High Point boys struggling in academics

| 25 Feb 2014 | 04:31

    The High Point Regional High School Board of Education recently heard a presentation from Kory Loyola and Thomas Ryan shows boys were not doing as well as the girls in academic classes at its monthly meeting on Tuesday, Feb. 18.

    Loyola an Ryan urged the board to take action and to amend the methods of teaching used at the school.

    In the past 7 to 8 years, Loyola and Ryan noticed a trend that High Point boys struggling more than their female counterparts so they started keeping numerical track of their performance. This trend is not unique to High Point, however, and it is a national issue affecting every demographic.

    The statistics presented bolstered these claims, notably in Advanced Placement classes, class rank, and National Honor Society inductees.

    Students choosing to take AP classes are split with 58 percent girls and 42 percent boys. Larger gaps were seen in class ranking. The girls who earn a place in the top 25 of their class account for 67 percent of the students. The largest gap occurs in National Honor Society inductees, which are 74 percent female.

    Loyola and Ryan said these gaps are not due to an imbalance in gender populations. High Point only has eight more girls than boys, which is not enough for a significant alteration of statistics.

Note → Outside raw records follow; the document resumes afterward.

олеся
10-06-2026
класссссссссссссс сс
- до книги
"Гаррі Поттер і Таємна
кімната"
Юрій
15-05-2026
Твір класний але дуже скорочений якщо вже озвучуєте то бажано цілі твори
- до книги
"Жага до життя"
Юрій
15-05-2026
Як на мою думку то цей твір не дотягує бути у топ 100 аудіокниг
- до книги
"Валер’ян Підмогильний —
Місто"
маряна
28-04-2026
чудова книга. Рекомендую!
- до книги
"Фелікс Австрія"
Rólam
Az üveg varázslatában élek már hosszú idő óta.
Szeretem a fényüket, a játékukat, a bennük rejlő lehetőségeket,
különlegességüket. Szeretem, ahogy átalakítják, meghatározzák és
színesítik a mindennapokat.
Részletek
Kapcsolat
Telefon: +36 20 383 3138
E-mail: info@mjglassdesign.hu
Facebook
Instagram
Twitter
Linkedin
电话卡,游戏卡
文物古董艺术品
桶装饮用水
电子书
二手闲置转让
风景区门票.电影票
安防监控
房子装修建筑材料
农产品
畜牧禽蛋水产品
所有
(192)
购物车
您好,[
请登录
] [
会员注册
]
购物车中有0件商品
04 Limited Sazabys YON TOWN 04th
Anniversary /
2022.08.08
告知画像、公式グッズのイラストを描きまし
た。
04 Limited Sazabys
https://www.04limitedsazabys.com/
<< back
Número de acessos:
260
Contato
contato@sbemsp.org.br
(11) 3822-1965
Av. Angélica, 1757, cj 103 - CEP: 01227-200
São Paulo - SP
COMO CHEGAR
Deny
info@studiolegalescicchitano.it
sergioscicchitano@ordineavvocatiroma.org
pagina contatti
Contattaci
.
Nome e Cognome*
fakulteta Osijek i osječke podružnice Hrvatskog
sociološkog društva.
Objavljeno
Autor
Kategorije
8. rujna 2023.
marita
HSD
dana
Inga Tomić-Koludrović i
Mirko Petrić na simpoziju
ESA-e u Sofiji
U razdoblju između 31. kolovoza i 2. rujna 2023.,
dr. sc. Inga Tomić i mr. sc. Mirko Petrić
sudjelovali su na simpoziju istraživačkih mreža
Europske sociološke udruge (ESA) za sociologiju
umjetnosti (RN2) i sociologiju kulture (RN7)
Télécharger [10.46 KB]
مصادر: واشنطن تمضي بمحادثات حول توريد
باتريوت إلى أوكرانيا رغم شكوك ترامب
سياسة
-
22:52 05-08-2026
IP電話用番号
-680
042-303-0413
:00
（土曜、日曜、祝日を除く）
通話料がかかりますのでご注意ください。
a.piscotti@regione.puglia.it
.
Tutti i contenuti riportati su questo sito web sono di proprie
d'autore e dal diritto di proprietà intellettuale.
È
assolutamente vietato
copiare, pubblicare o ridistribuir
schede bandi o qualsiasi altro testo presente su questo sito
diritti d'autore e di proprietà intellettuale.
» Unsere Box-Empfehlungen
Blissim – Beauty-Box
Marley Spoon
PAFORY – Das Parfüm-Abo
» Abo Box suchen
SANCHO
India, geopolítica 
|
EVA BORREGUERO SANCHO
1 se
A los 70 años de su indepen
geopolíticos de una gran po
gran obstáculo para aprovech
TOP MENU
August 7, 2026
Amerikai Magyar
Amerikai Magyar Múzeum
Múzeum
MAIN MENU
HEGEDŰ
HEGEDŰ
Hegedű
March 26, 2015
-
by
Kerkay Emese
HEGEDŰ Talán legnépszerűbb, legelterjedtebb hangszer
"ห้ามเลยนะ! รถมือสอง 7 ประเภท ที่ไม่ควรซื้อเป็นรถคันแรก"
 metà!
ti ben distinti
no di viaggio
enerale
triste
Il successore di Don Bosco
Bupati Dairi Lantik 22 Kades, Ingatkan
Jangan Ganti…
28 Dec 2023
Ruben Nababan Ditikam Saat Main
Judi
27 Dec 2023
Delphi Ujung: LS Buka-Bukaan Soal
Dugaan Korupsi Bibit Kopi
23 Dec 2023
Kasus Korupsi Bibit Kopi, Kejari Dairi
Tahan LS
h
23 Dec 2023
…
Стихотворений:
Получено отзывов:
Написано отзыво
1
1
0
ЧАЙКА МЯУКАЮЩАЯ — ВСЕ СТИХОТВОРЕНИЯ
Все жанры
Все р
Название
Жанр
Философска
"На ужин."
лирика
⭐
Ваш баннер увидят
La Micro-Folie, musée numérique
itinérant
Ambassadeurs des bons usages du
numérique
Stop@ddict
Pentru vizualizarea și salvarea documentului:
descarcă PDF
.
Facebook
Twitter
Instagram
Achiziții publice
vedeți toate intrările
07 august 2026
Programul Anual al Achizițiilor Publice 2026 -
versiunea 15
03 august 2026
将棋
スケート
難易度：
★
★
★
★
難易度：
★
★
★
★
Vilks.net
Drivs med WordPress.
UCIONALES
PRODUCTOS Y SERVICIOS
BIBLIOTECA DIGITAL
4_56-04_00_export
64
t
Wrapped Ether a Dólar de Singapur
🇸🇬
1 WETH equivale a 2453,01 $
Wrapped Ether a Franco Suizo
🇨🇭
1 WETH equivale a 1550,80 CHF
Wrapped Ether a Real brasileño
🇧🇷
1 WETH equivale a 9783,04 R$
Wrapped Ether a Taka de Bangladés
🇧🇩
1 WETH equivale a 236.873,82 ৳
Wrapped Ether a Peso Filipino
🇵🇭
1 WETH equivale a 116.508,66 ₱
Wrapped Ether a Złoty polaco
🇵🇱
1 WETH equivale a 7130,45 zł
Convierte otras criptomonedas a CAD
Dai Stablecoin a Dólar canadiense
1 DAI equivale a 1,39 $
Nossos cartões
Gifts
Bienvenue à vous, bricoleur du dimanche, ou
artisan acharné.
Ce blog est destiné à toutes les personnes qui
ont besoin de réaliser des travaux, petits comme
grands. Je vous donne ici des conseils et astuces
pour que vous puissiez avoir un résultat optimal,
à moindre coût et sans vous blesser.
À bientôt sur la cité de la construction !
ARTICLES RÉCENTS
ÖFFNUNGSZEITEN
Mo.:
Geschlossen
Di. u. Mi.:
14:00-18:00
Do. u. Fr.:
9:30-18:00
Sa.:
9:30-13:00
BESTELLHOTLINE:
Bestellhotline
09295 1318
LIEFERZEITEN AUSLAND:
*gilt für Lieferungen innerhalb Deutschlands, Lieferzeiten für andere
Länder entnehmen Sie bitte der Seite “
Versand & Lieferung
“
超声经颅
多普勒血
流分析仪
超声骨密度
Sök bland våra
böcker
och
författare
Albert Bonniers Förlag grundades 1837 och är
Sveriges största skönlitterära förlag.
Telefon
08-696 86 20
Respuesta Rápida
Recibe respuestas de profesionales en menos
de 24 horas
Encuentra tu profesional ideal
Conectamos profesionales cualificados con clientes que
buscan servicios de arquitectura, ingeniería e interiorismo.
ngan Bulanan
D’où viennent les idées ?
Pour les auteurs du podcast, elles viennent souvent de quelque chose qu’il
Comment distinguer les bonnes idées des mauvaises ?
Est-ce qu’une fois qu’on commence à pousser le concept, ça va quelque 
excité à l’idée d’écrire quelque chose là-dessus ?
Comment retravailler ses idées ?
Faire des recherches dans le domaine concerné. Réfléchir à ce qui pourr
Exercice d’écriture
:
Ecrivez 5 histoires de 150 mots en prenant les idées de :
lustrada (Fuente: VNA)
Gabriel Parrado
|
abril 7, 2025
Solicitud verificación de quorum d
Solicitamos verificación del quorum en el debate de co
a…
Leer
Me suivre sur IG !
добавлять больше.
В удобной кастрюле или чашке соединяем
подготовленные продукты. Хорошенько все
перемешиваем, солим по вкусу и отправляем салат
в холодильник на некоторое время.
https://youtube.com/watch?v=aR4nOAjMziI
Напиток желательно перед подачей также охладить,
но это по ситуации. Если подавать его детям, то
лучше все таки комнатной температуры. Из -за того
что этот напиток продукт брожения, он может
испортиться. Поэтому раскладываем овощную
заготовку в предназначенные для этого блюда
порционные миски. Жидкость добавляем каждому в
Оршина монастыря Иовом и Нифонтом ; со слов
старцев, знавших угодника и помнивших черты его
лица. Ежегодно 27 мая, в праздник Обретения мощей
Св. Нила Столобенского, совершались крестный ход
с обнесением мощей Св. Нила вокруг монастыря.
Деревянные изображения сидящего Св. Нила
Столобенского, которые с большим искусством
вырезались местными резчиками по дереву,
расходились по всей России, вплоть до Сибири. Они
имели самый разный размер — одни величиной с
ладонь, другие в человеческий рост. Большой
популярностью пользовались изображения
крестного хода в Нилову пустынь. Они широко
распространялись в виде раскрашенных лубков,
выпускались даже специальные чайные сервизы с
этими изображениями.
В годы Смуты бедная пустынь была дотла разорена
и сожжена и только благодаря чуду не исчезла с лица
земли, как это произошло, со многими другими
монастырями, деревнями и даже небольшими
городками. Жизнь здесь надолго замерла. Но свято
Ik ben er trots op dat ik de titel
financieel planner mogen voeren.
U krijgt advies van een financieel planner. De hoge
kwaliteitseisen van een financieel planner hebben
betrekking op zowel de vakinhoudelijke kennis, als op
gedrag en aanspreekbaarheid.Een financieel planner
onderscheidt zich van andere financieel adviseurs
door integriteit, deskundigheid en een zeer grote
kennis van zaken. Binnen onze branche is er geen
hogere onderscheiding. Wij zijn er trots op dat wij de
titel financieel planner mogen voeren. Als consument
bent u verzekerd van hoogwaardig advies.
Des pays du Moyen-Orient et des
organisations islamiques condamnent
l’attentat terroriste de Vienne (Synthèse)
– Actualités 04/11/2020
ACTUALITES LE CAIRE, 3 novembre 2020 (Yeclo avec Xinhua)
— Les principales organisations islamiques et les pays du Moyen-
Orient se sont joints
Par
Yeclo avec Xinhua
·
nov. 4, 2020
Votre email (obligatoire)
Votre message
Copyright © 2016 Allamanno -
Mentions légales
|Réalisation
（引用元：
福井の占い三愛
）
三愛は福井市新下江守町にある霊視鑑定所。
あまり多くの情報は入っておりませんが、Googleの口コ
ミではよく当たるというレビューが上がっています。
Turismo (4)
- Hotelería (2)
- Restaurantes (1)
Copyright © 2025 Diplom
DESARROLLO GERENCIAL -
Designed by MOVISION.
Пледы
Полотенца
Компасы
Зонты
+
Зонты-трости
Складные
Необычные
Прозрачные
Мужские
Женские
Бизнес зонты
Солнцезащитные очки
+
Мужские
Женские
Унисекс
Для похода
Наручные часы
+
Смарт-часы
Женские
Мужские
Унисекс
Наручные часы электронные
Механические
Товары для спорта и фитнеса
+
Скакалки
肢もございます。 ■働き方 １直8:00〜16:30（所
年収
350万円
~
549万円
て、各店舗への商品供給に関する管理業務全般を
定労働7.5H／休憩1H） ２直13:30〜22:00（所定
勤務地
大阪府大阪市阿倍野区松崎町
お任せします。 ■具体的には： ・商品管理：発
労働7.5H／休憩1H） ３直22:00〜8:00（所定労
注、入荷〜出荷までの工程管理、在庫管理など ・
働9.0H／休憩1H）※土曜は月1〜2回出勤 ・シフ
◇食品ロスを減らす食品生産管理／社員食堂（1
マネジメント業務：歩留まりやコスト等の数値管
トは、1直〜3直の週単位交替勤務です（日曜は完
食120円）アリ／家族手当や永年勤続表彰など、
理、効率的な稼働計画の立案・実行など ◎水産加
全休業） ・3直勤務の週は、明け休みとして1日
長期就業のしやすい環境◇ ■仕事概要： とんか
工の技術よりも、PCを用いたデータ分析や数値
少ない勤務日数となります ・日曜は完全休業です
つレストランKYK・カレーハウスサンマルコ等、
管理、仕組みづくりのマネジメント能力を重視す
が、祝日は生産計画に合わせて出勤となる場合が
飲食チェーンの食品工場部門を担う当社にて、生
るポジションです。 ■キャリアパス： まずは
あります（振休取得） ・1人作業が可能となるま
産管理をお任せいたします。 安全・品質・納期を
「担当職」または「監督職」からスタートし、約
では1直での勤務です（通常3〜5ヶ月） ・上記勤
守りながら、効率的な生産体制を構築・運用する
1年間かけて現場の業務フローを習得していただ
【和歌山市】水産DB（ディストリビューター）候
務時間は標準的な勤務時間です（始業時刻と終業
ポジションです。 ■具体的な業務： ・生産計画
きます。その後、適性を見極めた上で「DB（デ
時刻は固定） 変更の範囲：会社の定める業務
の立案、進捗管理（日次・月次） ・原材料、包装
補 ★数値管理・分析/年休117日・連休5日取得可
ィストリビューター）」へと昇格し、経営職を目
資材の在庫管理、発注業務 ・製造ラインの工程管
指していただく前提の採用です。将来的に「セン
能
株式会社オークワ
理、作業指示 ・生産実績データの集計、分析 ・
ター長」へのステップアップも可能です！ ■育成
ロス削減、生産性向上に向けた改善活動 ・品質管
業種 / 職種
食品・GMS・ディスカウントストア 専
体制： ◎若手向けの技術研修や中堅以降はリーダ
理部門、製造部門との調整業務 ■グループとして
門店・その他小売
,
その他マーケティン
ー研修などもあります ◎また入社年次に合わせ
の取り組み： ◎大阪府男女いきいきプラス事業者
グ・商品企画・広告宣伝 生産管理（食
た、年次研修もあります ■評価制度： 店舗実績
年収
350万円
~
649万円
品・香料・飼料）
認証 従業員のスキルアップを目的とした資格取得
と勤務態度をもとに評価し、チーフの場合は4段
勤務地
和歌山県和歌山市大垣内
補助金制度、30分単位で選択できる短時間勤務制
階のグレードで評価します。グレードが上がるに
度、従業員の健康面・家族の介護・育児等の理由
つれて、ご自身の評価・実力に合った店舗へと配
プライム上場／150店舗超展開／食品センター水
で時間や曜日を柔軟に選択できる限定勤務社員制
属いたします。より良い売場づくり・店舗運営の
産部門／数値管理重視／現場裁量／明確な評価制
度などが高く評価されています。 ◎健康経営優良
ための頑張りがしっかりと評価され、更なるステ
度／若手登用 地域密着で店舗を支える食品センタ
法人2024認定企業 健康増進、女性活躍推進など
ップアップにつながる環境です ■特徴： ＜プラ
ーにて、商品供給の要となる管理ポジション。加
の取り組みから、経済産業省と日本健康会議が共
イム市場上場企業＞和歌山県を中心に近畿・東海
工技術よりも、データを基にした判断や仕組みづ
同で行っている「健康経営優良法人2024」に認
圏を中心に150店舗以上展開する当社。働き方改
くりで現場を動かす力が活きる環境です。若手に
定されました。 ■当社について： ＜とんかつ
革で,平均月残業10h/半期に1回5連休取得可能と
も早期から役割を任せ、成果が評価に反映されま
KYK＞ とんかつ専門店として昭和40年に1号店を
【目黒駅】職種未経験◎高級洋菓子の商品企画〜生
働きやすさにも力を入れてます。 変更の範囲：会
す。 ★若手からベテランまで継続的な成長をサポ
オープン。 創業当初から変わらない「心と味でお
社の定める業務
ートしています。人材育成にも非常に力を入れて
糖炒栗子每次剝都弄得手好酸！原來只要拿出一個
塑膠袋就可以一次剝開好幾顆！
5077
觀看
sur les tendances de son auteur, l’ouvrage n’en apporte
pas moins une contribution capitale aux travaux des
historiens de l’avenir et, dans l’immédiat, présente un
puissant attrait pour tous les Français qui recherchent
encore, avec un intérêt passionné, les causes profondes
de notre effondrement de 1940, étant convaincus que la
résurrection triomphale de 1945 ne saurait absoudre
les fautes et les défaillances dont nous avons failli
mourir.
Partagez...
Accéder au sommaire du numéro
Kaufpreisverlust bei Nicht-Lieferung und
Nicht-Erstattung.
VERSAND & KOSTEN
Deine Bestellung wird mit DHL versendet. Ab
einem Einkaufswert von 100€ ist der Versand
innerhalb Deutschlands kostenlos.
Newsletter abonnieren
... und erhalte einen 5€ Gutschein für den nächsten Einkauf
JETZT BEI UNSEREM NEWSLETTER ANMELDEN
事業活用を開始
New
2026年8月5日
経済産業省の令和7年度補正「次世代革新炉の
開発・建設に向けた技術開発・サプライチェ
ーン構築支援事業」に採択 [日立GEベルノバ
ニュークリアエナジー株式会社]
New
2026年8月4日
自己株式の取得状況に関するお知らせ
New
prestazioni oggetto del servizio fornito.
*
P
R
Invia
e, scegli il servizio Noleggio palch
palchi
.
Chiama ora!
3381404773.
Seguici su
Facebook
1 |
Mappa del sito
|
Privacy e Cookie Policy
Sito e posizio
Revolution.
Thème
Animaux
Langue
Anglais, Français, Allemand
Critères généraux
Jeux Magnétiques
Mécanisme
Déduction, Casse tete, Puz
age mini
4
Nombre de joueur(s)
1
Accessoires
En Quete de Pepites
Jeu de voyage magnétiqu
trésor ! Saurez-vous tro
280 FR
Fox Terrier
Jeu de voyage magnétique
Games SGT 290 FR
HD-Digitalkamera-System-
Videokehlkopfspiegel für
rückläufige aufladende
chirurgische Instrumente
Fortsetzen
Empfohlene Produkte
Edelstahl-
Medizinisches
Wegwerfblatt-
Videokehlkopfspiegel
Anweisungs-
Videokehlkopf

    They said this achievement gap is due to a curriculum that is too “test-driven” and does not take different learners into account. They call for a change in teaching styles that focus less on standardized tests and more on ensuring that all types of learners have a chance to succeed.

    “Changing the teaching strategies will improve learning, for everybody,” said Board of Education Member Deborah Anderson. “We will be producing students that are learning, not students that can take a test.”

    They said that this new initiative will produce better learners who, in turn, will perform better on tests. This is a different strategy than focusing first, and primarily, on standardized tests, and neglecting to cater to different types of learners and different types of students.